> Aim of the exercise: Copy the entries below exactly. Images do not belong in the copy.

----

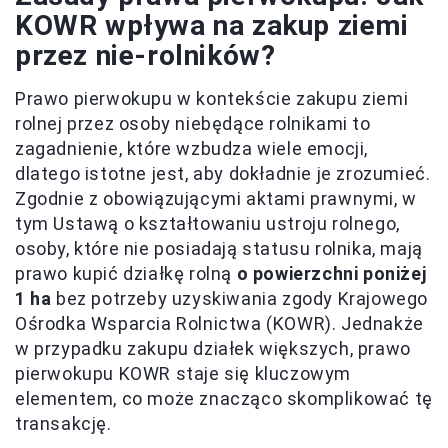
KOWR wpływa na zakup ziemi
przez nie-rolników?
Prawo pierwokupu w kontekście zakupu ziemi
rolnej przez osoby niebędące rolnikami to
zagadnienie, które wzbudza wiele emocji,
dlatego istotne jest, aby dokładnie je zrozumieć.
Zgodnie z obowiązującymi aktami prawnymi, w
tym Ustawą o kształtowaniu ustroju rolnego,
osoby, które nie posiadają statusu rolnika, mają
prawo kupić działkę rolną
o powierzchni poniżej
1 ha
bez potrzeby uzyskiwania zgody Krajowego
Ośrodka Wsparcia Rolnictwa (KOWR). Jednakże
w przypadku zakupu działek większych, prawo
pierwokupu KOWR staje się kluczowym
elementem, co może znacząco skomplikować tę
transakcję.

----

> Task result:
KOWR wpływa na zakup ziemi
przez nie-rolników?
Prawo pierwokupu w kontekście zakupu ziemi
rolnej przez osoby niebędące rolnikami to
zagadnienie, które wzbudza wiele emocji,
dlatego istotne jest, aby dokładnie je zrozumieć.
Zgodnie z obowiązującymi aktami prawnymi, w
tym Ustawą o kształtowaniu ustroju rolnego,
osoby, które nie posiadają statusu rolnika, mają
prawo kupić działkę rolną
o powierzchni poniżej
1 ha
bez potrzeby uzyskiwania zgody Krajowego
Ośrodka Wsparcia Rolnictwa (KOWR). Jednakże
w przypadku zakupu działek większych, prawo
pierwokupu KOWR staje się kluczowym
elementem, co może znacząco skomplikować tę
transakcję.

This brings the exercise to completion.